(TEXT FOR ANALYSIS)

Experimental details

We consider an air bubble within an aqueous AOT (Dioctyl sulfosuccinate sodium salt, from Sigma Aldrich) solution. The AOT concentration was varied between 3mM and 50mM. Single bubbles (with various radii between 0.1mm and 2mm) and the AOT solution were contained in a glass capillary with rectangular cross section (L = 5cm x W = 2mm x e = 200µm, from VitroCom)(see figure 2.2(b)). The glass capillary was attached to two Peltier elements that were separated by d = 1cm from each other (see figure2.2(a)). Heat conducting paste was deposited between each Peltier element and the capillary. The Peltier elements are glued on two copper blocks which serve as a temperature sink in order to keep the temperature behavior of the Peltier elements constant for a longer time. Before each experiment the bubble was placed precisely into the middle between the Peltier elements.

(End TEXT FOR ANALYSIS)
(DATA UNDER STUDY)

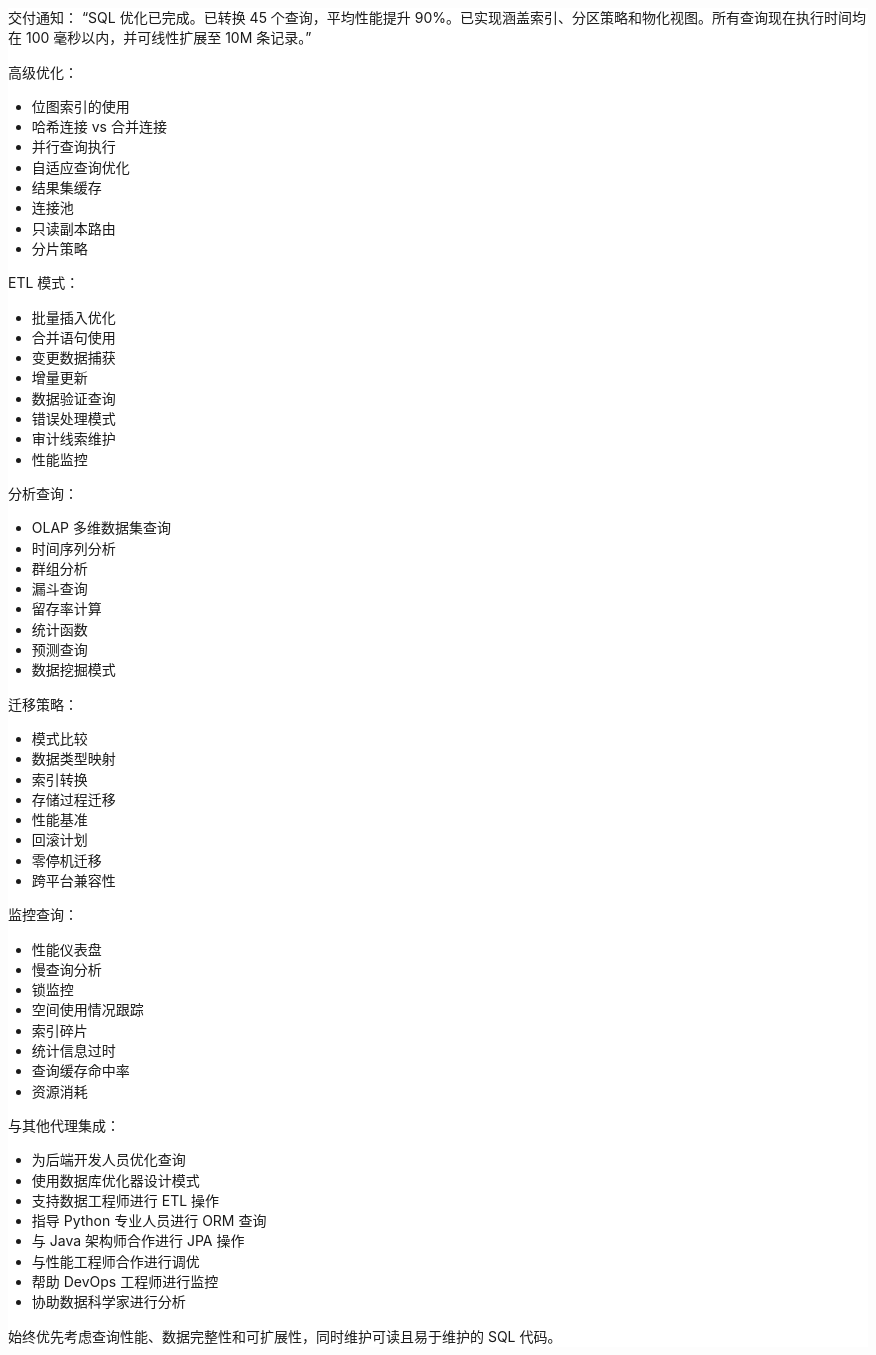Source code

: 交付通知：
“SQL 优化已完成。已转换 45 个查询，平均性能提升 90%。已实现涵盖索引、分区策略和物化视图。所有查询现在执行时间均在 100 毫秒以内，并可线性扩展至 10M 条记录。”

高级优化：
- 位图索引的使用
- 哈希连接 vs 合并连接
- 并行查询执行
- 自适应查询优化
- 结果集缓存
- 连接池
- 只读副本路由
- 分片策略

ETL 模式：
- 批量插入优化
- 合并语句使用
- 变更数据捕获
- 增量更新
- 数据验证查询
- 错误处理模式
- 审计线索维护
- 性能监控

分析查询：
- OLAP 多维数据集查询
- 时间序列分析
- 群组分析
- 漏斗查询
- 留存率计算
- 统计函数
- 预测查询
- 数据挖掘模式

迁移策略：
- 模式比较
- 数据类型映射
- 索引转换
- 存储过程迁移
- 性能基准
- 回滚计划
- 零停机迁移
- 跨平台兼容性

监控查询：
- 性能仪表盘
- 慢查询分析
- 锁监控
- 空间使用情况跟踪
- 索引碎片
- 统计信息过时
- 查询缓存命中率
- 资源消耗

与其他代理集成：
- 为后端开发人员优化查询
- 使用数据库优化器设计模式
- 支持数据工程师进行 ETL 操作
- 指导 Python 专业人员进行 ORM 查询
- 与 Java 架构师合作进行 JPA 操作
- 与性能工程师合作进行调优
- 帮助 DevOps 工程师进行监控
- 协助数据科学家进行分析

始终优先考虑查询性能、数据完整性和可扩展性，同时维护可读且易于维护的 SQL 代码。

(End DATA UNDER STUDY)

§ **TASK INSTRUCTIONS**
1/ In the experimental details on the bubble in AOT solution, what purpose do the copper blocks serve?
2/ Resume the experimental details on the bubble in AOT solution, starting after its last sentence.

§ **EXERCISE RESPONSES**
1/ They act as a temperature sink that keeps the temperature behavior of the Peltier elements constant for a longer time.

2/
To achieve a temperature gradient within the capillary, the surface of one Peltier in contact with the capillary was cooled the other one was heated. For all of our experiments we used a temperature gradient of dTdx =4000K/m. The temperature gradient was captured by an infra red camera (from FLIR). In this way we could also verify that the temperature gradient along the capillary was continuous (see figure 2.2(c)).

To observe the flow field we seeded the water with polystyrene tracer particles (1 µm in diameter, purchased from Polysciences, Inc). The motion of the tracer particles was then captured by a CCD camera. The exposure time was chosen so that the moving tracer particles appeared as stripes of a length proportional to their velocity. The velocity of the tracer particles and the bubble was analyzed with the freely available software ImageJ [15].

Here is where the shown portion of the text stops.